DOCUMENT =>
-=-=-=-=-
In-Depth

Q&A: Managing Active Directory

Best practices for managing groups in Active Directory.

There’s nothing static about a company’s staff, but keeping up with access rights, especially in large enterprises, can be a hassle.

I spoke with Robert Haaverson about the problems with managing Active Directory groups, the options available, and best management practices.

Enterprise Strategies: What’s involved in managing Active Directory groups, and why is it so difficult?

The difficulty in managing Active Directory Groups can be traced back to the volatility of users: they are always getting hired, changing jobs, getting promoted, and relocating. The more a user changes, the less likely they’re in the correct distribution and security groups. Users will always tell IT what new groups they need to be in but rarely suggest the ones that they should be taken out of. This creates security and productivity holes.

This problem is exacerbated by massive changes such as a company re-organization or a new government administration. Imagine a new Executive Office administration coming in with almost 100 percent new employees. Getting these new users in the correct groups could possibly take the entirety of the administration!

What options does IT have for managing Active Directory groups? What are the pros and cons of each?

There are a couple of ways that organizations currently manage groups in Active Directory.

The first option is that IT doesn’t do anything but manage the most obvious and important groups. This approach does not take a lot of IT time so it costs very little. However, an organization will get almost none of the value that accurate group membership can bring

The second option is to have system administrators manually manage group memberships. Groups are generally very accurate, thus increasing productivity and security, but this is an expensive option that takes a lot of time and resources of highly paid and highly trained IT personnel and the user.

Finally, IT can use a group management solution, either written internally or bought off the shelf. On the plus side, groups are generally very accurate thus increasing productivity and security, and this approach places very little strain on IT. Be careful, however; if the solution is written in-house, it is rarely scalable or supportable; if you buy a product off the shelf, it might not be customizable enough for your organization

What best practices can you suggest for managing Active Directory groups?

The most important step in a solid group management solution is to automate the groups that can be automated. To do this, Active Directory needs to be accurate and complete. A method to manage dynamic groups through queries will ensure that you can automate approximately 80 to 85 percent of distribution and security groups. For example, all HR directors in the Southwest region; if a new hire meets the criteria of department=HR, title=director, and state=AZ, they are automatically put into that group.

The second step is to use the wisdom of your end users and offer a means for self-service for group creation and membership. A portal where group owners can manage their group memberships and a user can opt-in to a group is essential for groups that cannot be automated. You have to have controls in place as to which groups can be opted into, who can create groups, and other means for IT to control the process.
-=-=-=-=-
DATA SUPPLIED =>
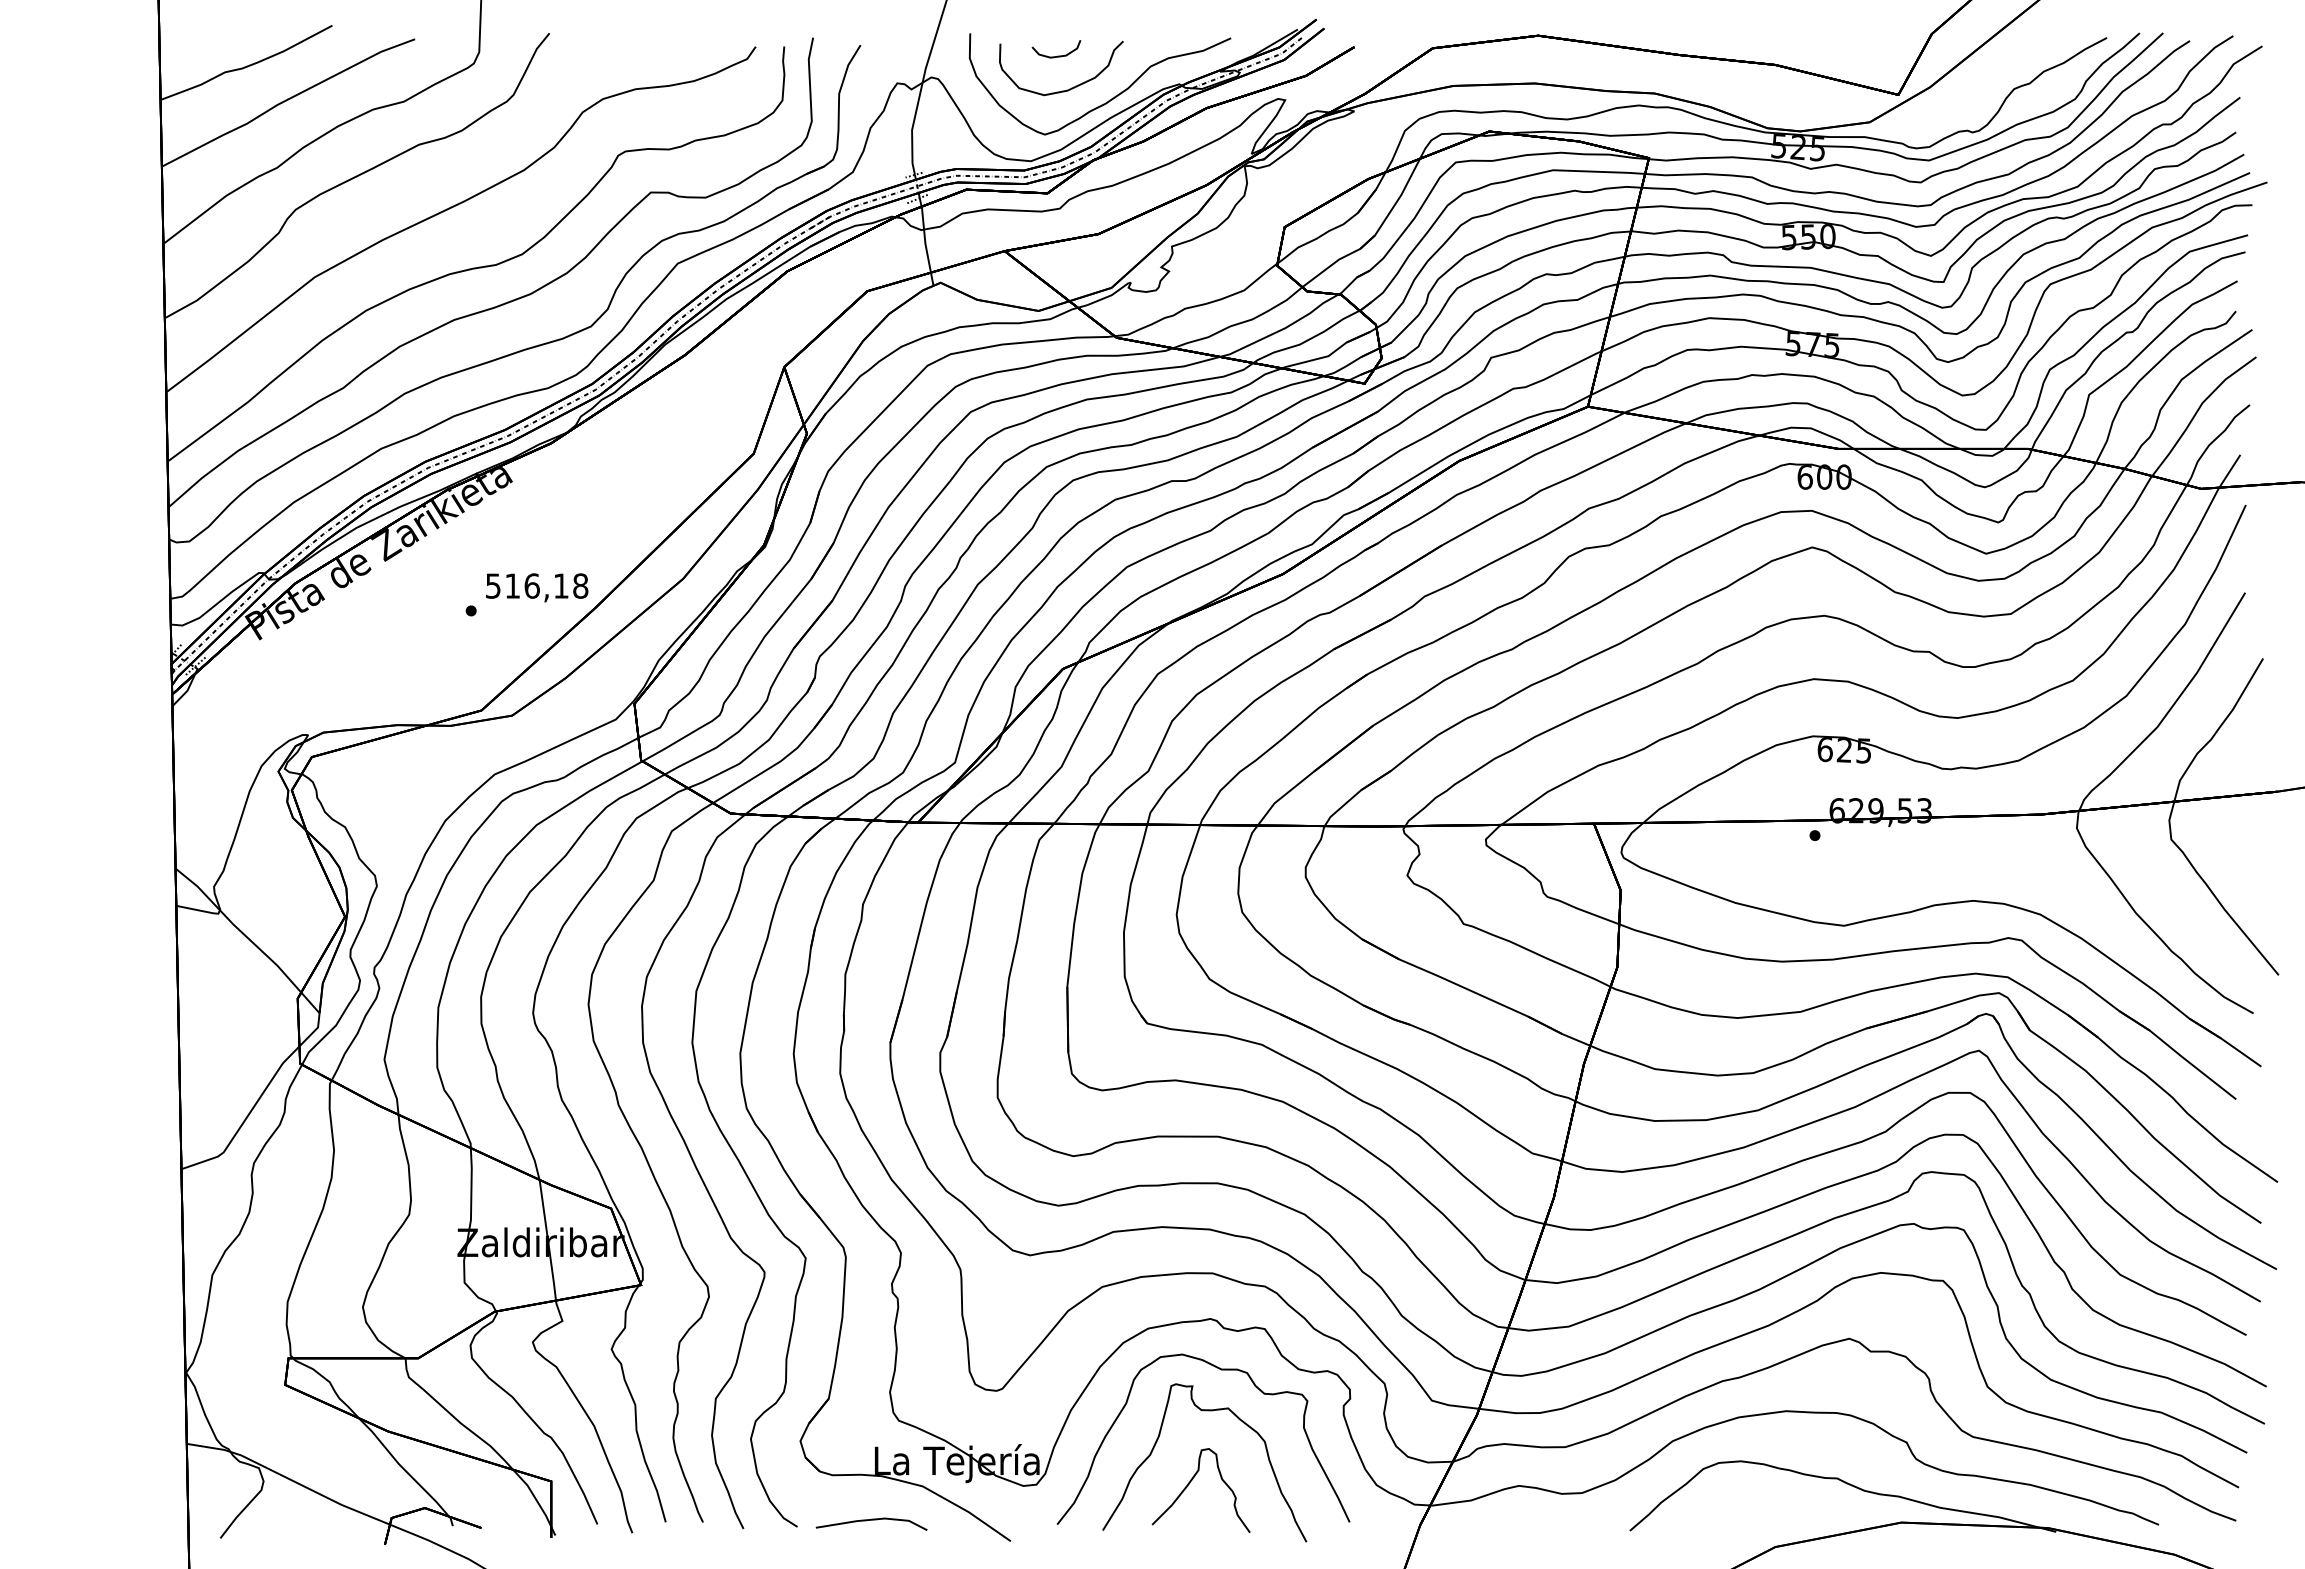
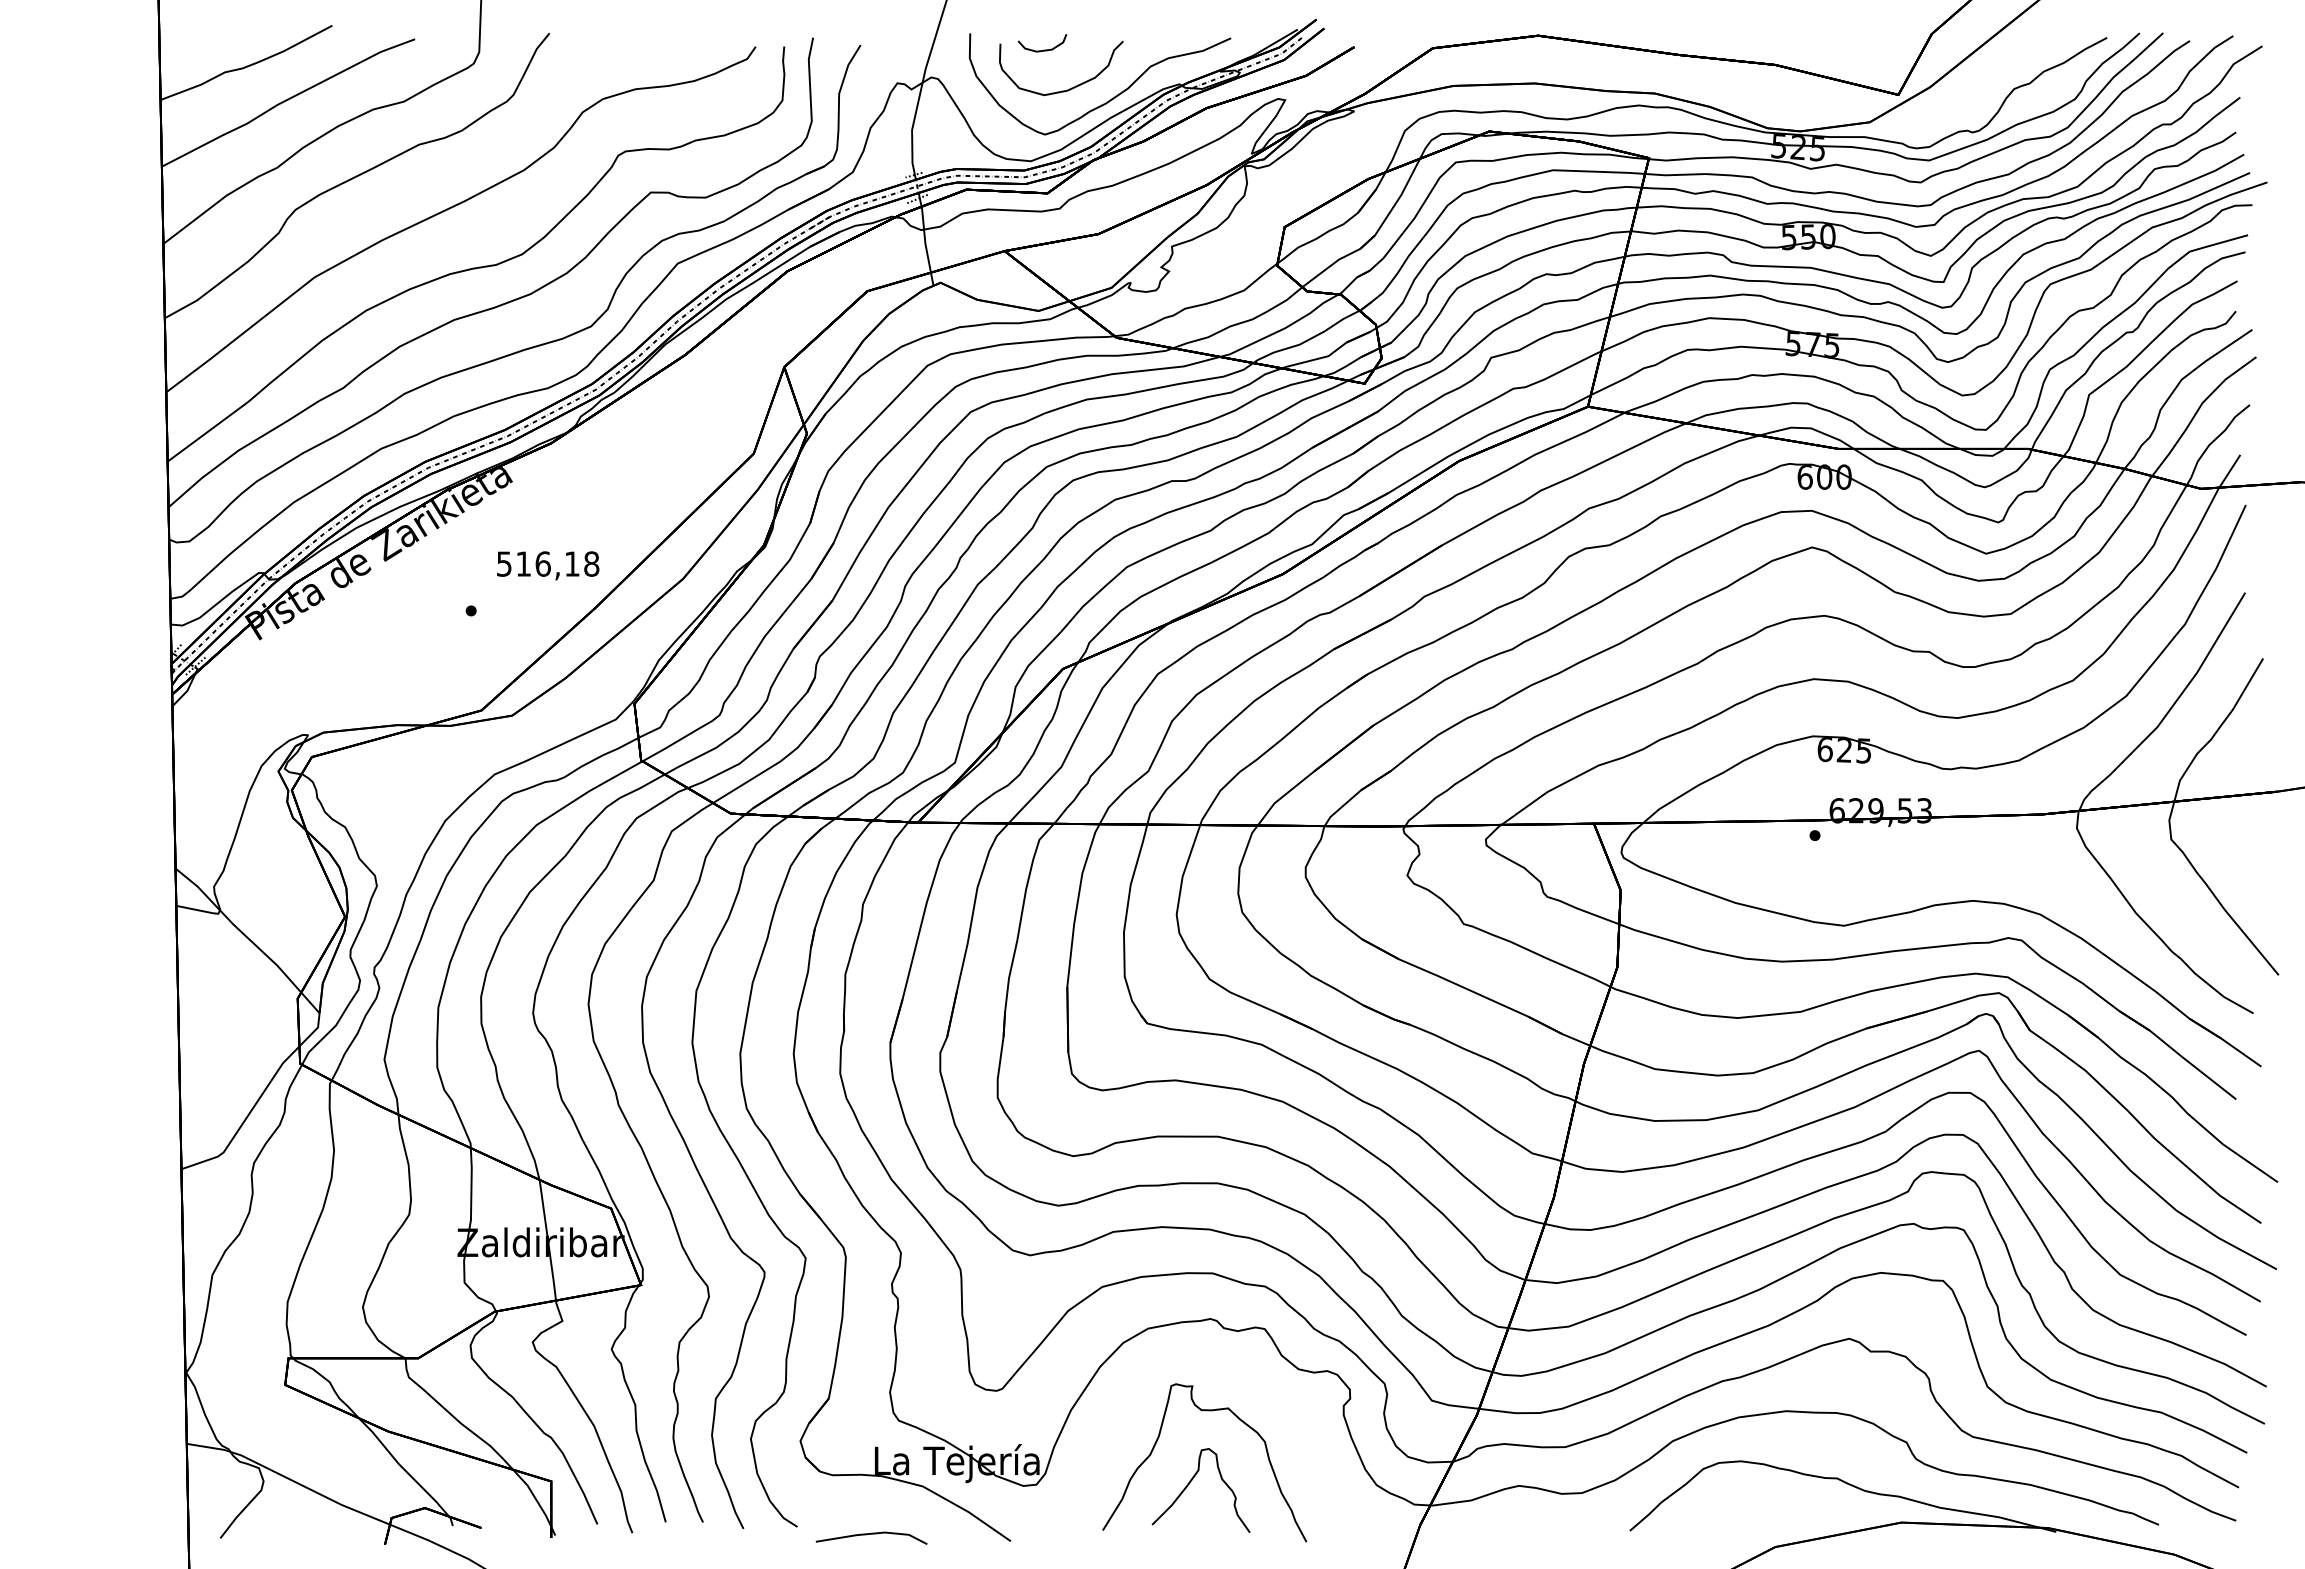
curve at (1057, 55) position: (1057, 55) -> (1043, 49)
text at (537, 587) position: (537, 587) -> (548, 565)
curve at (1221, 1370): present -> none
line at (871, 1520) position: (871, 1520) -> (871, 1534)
-=-=-=-=-
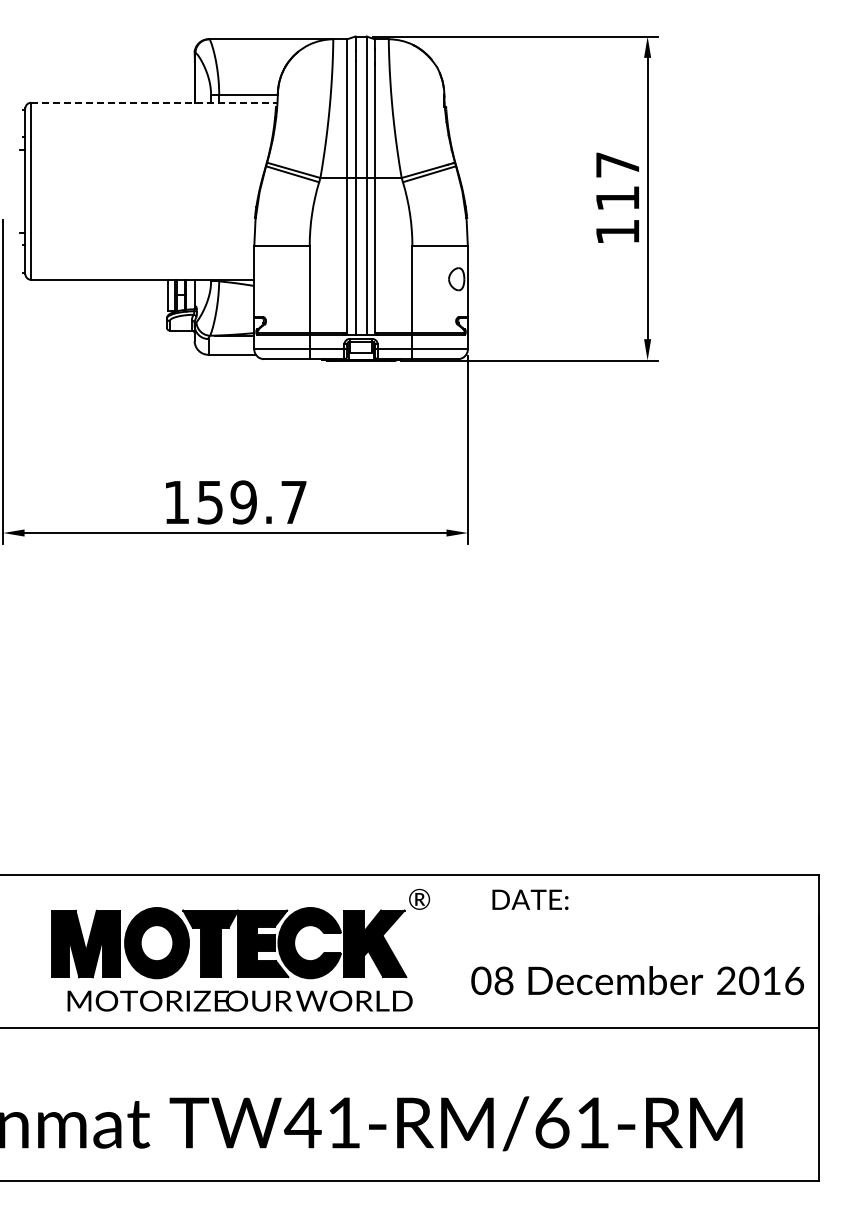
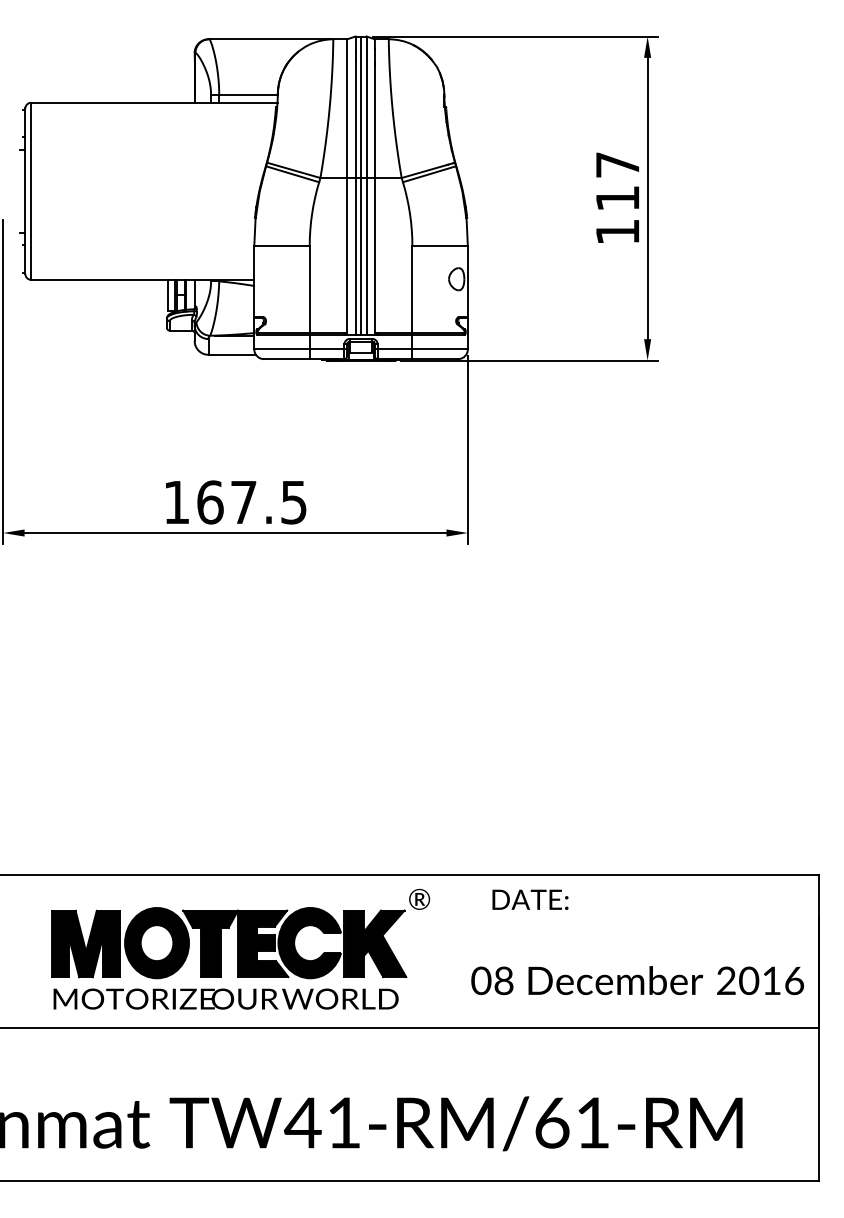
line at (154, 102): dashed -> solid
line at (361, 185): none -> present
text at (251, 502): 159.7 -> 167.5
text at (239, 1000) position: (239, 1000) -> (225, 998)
-=-=-=-=-
GIVEN PROBLEM 1 =>
Answer these about the Q&A on managing Active Directory groups:
(a) Which groups do users rarely suggest to IT?
(b) About what share of distribution and security groups can query-based dynamic groups automate?
(c) What problem comes with a group management solution written in-house?
GIVEN PROBLEM 2 => Carry on the Q&A on managing Active Directory groups from its last sentence.
The entries have nothing to do with any of this.

EXERCISE ANSWER 1 =>
(a) The groups they should be taken out of.
(b) Approximately 80 to 85 percent.
(c) It is rarely scalable or supportable.

EXERCISE ANSWER 2 =>
These two steps to manage dynamic and static groups are essential during the useful lifespan of a group, but you have to have a way to expire and ultimately delete a group once it has outgrown its business usefulness. You will need a lifecycle management capability to expire and renew groups and to track their usage.

With these three steps you can ensure that all of your distribution and security groups are accurate while useful and then expired once they are not useful.

What best practices about securing your group can you recommend?

At the very least, internal distribution groups should be secured so that internet users cannot send to them. This is easy in Exchange 2007 with the authenticated senders setting but trickier in older versions. For older versions of Exchange, it is possible to set it up so that groups can only have members or owners send to it.

Make sure that all groups have owners -- especially for security groups that are granting access to resources, ensure that there is an owner and a description of the group. Otherwise, if the owner leaves the organization, you may not know why that group exists and what its use is for the organization. The worst way to find out is to delete it and have no way to get it back. A good practice is to check for group ownership before de-provisioning a user.

One problem with group management tools (usually those solutions with a Web interface that let end users manage groups in a self-service fashion) is that groups can proliferate. How do you prevent that from happening? Can automatic expiration solve the problem, and if so, what expiration policies do you recommend?

We call that group glut. More organizations have this problem than you would expect. Group expiration is the key to preventing group glut.

There are two ways to managing group expiration. The first works only for distribution groups and is remarkably simple: check to see if the groups are being used. If nobody is sending e-mail to a group for a specific timeframe, “expire” that group. The second counts on having group owners: create a time limit for groups to live, for example, 180 days. Once a group is approaching that time limit, give the group owner an opportunity to renew it for another 180 days or let it expire.

It is important to note the distinction between expire and delete. If you delete it, you cannot get the membership information back, so you need a way to “expire” the group, break its functionality but still renew it when the users call to admit they didn’t read your e-mail.

We have found that 180 days is a pretty good lifespan for a group, but you need the ability to have a custom lifespan on some groups. For example, domain administrators should never expire and annual meeting distribution groups should probably be 360 days. Also, the renewal method should allow for a group owner to synchronize the expiration dates of all of his/her groups so that renewing doesn’t become a chore.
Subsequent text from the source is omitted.